- Task goal
Skip any image you find and restate the rest of the data word for word.

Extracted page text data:
:::

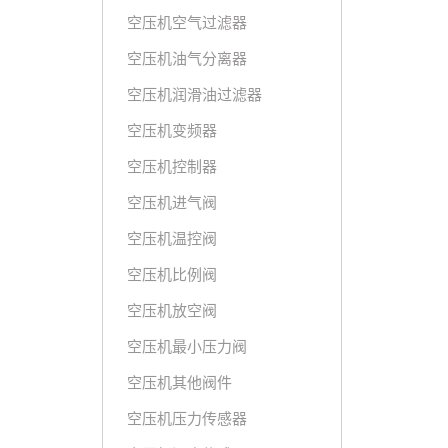
空压机空气过滤器
空压机油气分离器
空压机润滑油过滤器
空压机变频器
空压机控制器
空压机进气阀
空压机温控阀
空压机比例阀
空压机放空阀
空压机最小压力阀
空压机其他阀件
空压机压力传感器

:::

- Response to the task
空压机空气过滤器
空压机油气分离器
空压机润滑油过滤器
空压机变频器
空压机控制器
空压机进气阀
空压机温控阀
空压机比例阀
空压机放空阀
空压机最小压力阀
空压机其他阀件
空压机压力传感器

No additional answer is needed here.